Price, Pricing Strategy


Slide Content

What is a Price? - is the amount of money charged for a product or a service. More broadly, price is the sum of all the values that customers give up to gain the benefits of having or using a product or service.

PRICE DETERMINANTS There are: - 3 Internal Factors - 3 External Factors

The 3 Internal Factors 1. Marketing Strategy 2. Objectives 3. Marketing Mix

1. Marketing Strategy The company must settle on its overall marketing strategy for the product or service. If the company has chosen its target market and positioning, then its marketing mix strategy, including price, will be reasonably uncomplicated.

2. Objectives A company can set low prices to avoid competition or set costs at competitors' levels to steady the market.

3. Marketing Mix Pricing choices must be harmonized with product design, distribution, and promotion decisions to structure a reliable and valuable integrated marketing program.

External Factors 1. Nature of the market – Before setting prices, the marketer must know the relationship between price and demand for the company's product.

2. Demand Buyers are less price-conscious when the product they are buying is high in quality, prestige, or exclusiveness. Or substitute products are hard to find or when they cannot easily compare the quality of substitutes.

3. Economy Economic factors like a boom or recession, inflation, and interest rates affect pricing decisions.

Demand-Oriented Approaches of Pricing 1. Skimming 2. Penetration 3. Prestige 4. Odd-even 5. Bundle

Cost-Oriented Approaches 1. Cost-plus Pricing 2. Break-even Pricing 3. Experience Curve Pricing

The Differences Between Demand-Oriented versus Cost-Oriented Approaches Demand-Oriented - consider the underlying expected customer tastes & preferences (demand) more heavily than cost, profit, and competition. Cost-Oriented - the cost side of the pricing is given emphasis, not the demand side.

1. Skimming

Price Skimming Price skimming is a pricing strategy. A marketer sets a relatively high price for a product or service first, then lowers the cost over time .

2. Penetration

Penetration Pricing is the pricing technique of setting a relatively low initial entry price , often lower than the eventual market price , to attract new customers.

3. Prestige

Prestige Pricing is a physiological pricing strategy that sets luxury product prices to the customers who associate higher prices with superior quality.

4. Odd-even

Odd-even Pricing A type of psychological pricing where the price is set based on customers' perception of significant difference in cost between priced at a whole number value slightly below the whole number. Example: A t-shirt priced at P199 instead of P200

5. Bundle

Bundle Pricing - companies sell a package or set of goods or services for a lower price than they would charge if the customer bought all of them separately.

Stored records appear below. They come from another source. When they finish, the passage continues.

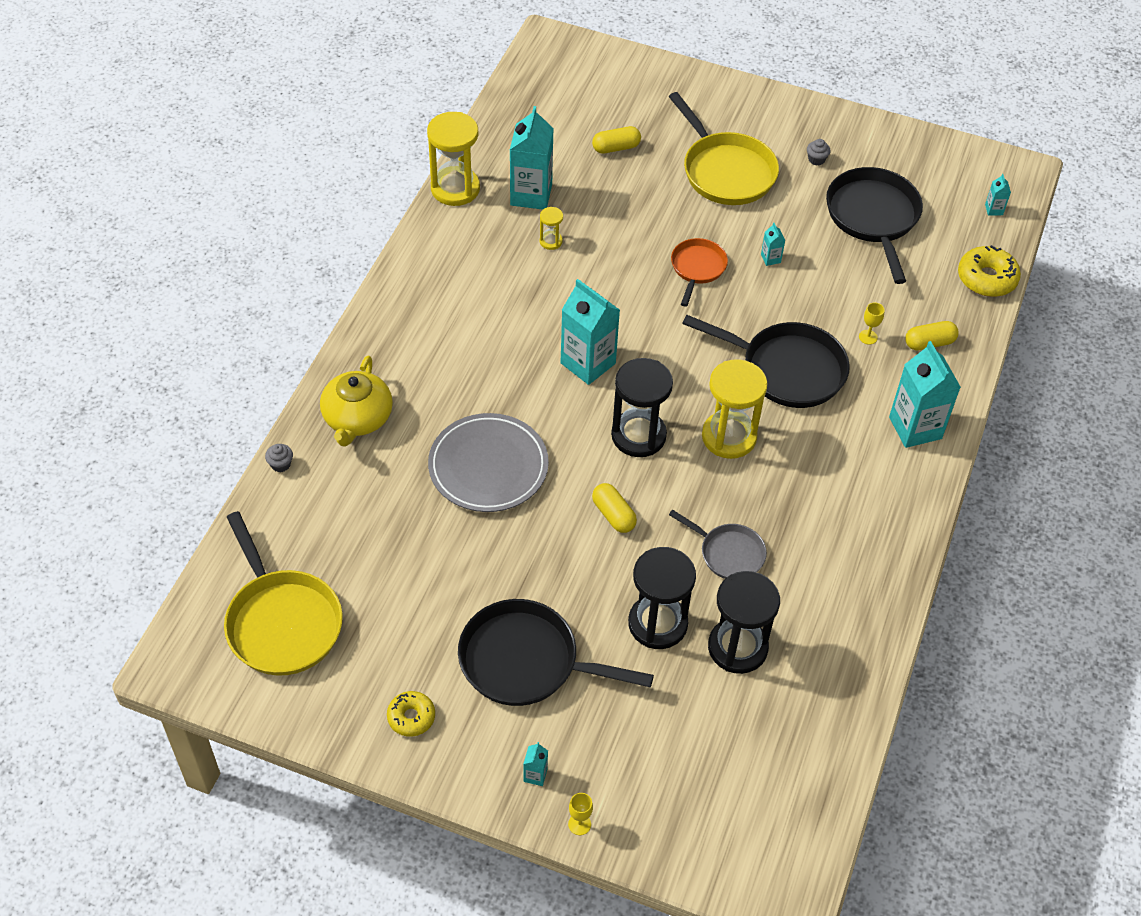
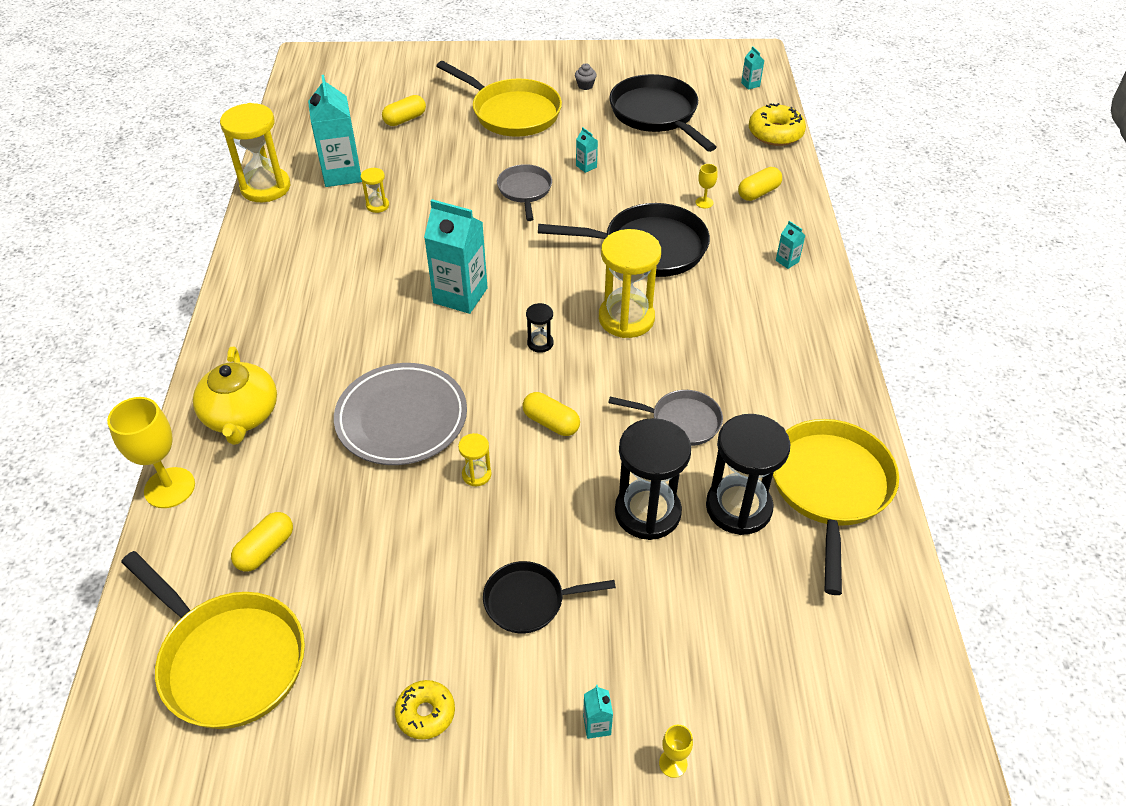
camera: 20 degrees left, 5 degrees down
(280, 464) = (169, 488): grey cupcake -> yellow goblet
(338, 544) = (266, 549): none -> yellow capsule
(526, 661) = (529, 601): black pan -> black pan, size x0.57
(530, 540) = (476, 474): none -> yellow hourglass
(638, 435) = (540, 343): black hourglass -> black hourglass, size x0.46
(697, 268) = (525, 191): orange pan -> grey pan
(827, 659) = (829, 488): none -> yellow pan
(915, 428) = (787, 261): turquoise carton -> turquoise carton, size x0.42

Cost-Oriented Approaches – 1. Cost-plus Pricing

Cost-plus Pricing The firm determines the level of sales needed to cover all the relevant fixed and variable costs.

2. Break-even Pricing

Break-even Pricing The firm determines the level of sales needed to cover all the relevant fixed and variable costs.

Experience Curve Pricing

Experience Curve Pricing The most experienced producer benefits from having lower costs than its competitors.